[start of STORED ROWS]
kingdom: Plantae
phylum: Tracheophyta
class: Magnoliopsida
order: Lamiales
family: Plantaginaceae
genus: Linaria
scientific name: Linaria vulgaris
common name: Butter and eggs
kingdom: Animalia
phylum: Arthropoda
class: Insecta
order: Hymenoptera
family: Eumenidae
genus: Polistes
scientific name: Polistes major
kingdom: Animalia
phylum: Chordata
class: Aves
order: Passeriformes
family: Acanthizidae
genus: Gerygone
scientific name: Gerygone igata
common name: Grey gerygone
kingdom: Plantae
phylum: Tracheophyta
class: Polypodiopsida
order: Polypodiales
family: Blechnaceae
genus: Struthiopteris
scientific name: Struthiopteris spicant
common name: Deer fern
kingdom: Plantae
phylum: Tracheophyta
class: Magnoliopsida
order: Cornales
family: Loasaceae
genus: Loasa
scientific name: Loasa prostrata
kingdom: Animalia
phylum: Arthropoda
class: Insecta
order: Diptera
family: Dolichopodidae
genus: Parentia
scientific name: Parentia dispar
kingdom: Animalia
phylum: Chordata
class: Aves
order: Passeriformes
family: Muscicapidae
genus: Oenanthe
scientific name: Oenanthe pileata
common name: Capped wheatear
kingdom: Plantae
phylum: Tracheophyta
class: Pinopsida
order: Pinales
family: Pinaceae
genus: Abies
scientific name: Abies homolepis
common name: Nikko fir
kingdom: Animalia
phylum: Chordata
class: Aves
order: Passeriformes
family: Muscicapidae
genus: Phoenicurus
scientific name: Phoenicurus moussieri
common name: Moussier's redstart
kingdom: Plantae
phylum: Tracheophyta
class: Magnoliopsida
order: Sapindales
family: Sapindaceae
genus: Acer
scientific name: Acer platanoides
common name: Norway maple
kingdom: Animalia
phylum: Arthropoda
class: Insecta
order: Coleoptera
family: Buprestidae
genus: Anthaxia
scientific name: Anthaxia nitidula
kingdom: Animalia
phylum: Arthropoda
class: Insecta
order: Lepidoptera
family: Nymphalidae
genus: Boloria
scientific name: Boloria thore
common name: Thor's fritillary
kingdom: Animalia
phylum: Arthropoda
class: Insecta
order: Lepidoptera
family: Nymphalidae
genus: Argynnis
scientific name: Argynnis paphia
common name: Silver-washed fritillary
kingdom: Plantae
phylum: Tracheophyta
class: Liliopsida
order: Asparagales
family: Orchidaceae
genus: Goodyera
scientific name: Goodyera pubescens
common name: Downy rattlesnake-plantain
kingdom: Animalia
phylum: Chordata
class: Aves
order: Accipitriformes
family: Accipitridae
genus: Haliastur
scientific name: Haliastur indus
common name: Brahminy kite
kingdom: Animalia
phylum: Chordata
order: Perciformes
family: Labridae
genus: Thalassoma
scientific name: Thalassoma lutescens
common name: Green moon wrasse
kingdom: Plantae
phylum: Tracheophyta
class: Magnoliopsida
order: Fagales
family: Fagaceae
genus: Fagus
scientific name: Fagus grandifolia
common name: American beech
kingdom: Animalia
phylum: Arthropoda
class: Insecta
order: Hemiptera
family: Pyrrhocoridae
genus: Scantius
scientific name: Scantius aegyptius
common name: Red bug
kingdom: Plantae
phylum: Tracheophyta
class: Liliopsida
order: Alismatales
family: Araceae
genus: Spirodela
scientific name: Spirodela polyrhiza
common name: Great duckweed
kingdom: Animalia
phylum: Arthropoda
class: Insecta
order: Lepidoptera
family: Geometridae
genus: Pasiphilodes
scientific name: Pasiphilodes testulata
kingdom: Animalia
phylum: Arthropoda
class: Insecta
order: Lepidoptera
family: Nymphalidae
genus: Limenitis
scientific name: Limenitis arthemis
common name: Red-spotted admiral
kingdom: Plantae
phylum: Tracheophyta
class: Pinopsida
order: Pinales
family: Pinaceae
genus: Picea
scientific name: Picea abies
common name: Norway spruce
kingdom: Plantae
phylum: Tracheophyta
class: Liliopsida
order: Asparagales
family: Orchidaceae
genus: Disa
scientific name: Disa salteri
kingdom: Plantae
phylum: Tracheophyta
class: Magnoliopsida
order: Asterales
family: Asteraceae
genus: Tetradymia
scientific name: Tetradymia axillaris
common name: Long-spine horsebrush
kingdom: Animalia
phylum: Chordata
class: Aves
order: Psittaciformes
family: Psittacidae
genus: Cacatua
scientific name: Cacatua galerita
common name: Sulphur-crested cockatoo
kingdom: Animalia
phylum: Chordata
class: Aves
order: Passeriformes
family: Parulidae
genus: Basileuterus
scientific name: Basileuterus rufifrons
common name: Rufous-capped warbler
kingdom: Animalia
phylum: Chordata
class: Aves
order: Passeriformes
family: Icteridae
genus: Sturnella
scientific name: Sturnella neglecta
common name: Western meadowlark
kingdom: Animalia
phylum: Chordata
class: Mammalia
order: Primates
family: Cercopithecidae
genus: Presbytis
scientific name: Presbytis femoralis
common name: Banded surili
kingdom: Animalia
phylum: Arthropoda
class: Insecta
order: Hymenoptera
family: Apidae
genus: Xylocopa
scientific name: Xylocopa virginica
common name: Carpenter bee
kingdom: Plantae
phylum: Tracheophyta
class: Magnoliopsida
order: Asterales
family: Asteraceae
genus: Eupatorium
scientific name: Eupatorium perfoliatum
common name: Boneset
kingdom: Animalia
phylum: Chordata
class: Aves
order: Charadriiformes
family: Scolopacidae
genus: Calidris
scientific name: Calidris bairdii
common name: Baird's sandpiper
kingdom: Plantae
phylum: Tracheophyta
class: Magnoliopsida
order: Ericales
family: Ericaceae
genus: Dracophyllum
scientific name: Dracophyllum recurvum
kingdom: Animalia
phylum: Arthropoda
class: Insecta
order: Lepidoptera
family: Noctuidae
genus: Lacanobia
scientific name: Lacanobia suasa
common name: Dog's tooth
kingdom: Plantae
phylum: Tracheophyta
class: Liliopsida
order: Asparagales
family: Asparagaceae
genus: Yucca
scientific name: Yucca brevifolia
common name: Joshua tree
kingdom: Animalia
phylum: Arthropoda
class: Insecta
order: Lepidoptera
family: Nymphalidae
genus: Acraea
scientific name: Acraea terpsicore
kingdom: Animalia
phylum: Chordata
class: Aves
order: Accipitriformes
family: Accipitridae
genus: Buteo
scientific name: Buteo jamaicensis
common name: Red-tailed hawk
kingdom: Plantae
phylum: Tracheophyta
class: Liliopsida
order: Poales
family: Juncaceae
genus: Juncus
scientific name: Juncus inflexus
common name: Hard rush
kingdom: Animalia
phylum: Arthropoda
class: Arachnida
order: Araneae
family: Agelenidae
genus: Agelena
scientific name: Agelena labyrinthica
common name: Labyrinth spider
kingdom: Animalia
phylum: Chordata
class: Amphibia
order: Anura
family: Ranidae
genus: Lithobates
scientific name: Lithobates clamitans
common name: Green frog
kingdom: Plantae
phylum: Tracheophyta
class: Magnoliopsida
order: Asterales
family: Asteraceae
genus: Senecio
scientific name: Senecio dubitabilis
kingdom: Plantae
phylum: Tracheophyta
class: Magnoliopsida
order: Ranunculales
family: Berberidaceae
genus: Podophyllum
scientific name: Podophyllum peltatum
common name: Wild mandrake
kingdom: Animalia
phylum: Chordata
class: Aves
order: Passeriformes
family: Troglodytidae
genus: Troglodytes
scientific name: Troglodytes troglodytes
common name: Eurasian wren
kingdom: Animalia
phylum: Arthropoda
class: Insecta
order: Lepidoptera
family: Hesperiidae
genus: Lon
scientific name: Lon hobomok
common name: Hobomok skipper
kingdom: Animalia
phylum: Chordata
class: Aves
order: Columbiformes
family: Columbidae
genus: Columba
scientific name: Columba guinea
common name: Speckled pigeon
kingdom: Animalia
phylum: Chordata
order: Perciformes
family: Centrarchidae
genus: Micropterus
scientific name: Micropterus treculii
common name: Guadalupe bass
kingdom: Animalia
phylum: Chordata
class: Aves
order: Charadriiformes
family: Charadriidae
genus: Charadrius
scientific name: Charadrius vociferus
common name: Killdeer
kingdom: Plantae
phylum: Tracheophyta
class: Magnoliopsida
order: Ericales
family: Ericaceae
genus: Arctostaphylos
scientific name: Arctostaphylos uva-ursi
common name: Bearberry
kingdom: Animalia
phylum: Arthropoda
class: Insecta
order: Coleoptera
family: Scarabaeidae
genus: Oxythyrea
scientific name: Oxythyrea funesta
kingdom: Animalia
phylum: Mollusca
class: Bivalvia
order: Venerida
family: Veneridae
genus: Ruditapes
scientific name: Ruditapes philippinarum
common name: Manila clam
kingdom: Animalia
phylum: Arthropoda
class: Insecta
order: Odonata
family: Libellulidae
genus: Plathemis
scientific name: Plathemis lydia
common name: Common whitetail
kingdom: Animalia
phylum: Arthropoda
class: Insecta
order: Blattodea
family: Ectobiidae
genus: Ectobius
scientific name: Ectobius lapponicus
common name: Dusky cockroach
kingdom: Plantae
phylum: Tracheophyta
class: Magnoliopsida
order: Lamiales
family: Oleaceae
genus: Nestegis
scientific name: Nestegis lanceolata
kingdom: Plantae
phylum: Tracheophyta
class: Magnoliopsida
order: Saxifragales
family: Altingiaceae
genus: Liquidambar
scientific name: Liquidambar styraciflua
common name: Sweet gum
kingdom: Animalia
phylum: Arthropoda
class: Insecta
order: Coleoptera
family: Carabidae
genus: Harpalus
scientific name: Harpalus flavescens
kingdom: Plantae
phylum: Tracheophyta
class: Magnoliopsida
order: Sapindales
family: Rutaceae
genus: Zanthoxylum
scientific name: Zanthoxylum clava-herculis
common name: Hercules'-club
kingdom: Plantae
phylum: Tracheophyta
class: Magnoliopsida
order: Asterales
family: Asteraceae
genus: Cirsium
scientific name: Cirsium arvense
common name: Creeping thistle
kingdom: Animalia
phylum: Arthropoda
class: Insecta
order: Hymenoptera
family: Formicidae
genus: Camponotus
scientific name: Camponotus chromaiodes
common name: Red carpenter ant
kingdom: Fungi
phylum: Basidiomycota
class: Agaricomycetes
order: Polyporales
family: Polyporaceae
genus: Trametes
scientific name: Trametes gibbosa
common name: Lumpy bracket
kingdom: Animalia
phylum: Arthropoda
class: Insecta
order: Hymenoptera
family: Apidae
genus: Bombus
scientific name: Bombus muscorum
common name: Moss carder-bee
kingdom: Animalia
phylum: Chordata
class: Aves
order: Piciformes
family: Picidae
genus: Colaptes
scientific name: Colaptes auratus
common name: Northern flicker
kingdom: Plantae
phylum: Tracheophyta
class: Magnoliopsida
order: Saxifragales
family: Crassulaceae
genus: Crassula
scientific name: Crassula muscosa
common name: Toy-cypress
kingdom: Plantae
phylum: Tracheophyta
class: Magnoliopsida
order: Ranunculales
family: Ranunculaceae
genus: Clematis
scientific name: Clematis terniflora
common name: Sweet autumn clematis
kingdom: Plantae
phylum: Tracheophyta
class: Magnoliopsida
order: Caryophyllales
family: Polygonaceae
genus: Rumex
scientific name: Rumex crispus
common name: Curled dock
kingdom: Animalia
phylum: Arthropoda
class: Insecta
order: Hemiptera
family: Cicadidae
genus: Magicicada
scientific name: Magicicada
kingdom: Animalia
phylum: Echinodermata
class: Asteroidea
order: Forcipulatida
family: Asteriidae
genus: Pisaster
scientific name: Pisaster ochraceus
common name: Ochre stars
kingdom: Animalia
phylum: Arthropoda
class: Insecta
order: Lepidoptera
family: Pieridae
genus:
[end of STORED ROWS]
→ WHAT TO WORK ON
Quote the data verbatim from the line containing "family: Eumenidae" through the line containing "scientific name: Goodyera pubescens", with both of those lines included.

→ WORKED SOLUTION
family: Eumenidae
genus: Polistes
scientific name: Polistes major
kingdom: Animalia
phylum: Chordata
class: Aves
order: Passeriformes
family: Acanthizidae
genus: Gerygone
scientific name: Gerygone igata
common name: Grey gerygone
kingdom: Plantae
phylum: Tracheophyta
class: Polypodiopsida
order: Polypodiales
family: Blechnaceae
genus: Struthiopteris
scientific name: Struthiopteris spicant
common name: Deer fern
kingdom: Plantae
phylum: Tracheophyta
class: Magnoliopsida
order: Cornales
family: Loasaceae
genus: Loasa
scientific name: Loasa prostrata
kingdom: Animalia
phylum: Arthropoda
class: Insecta
order: Diptera
family: Dolichopodidae
genus: Parentia
scientific name: Parentia dispar
kingdom: Animalia
phylum: Chordata
class: Aves
order: Passeriformes
family: Muscicapidae
genus: Oenanthe
scientific name: Oenanthe pileata
common name: Capped wheatear
kingdom: Plantae
phylum: Tracheophyta
class: Pinopsida
order: Pinales
family: Pinaceae
genus: Abies
scientific name: Abies homolepis
common name: Nikko fir
kingdom: Animalia
phylum: Chordata
class: Aves
order: Passeriformes
family: Muscicapidae
genus: Phoenicurus
scientific name: Phoenicurus moussieri
common name: Moussier's redstart
kingdom: Plantae
phylum: Tracheophyta
class: Magnoliopsida
order: Sapindales
family: Sapindaceae
genus: Acer
scientific name: Acer platanoides
common name: Norway maple
kingdom: Animalia
phylum: Arthropoda
class: Insecta
order: Coleoptera
family: Buprestidae
genus: Anthaxia
scientific name: Anthaxia nitidula
kingdom: Animalia
phylum: Arthropoda
class: Insecta
order: Lepidoptera
family: Nymphalidae
genus: Boloria
scientific name: Boloria thore
common name: Thor's fritillary
kingdom: Animalia
phylum: Arthropoda
class: Insecta
order: Lepidoptera
family: Nymphalidae
genus: Argynnis
scientific name: Argynnis paphia
common name: Silver-washed fritillary
kingdom: Plantae
phylum: Tracheophyta
class: Liliopsida
order: Asparagales
family: Orchidaceae
genus: Goodyera
scientific name: Goodyera pubescens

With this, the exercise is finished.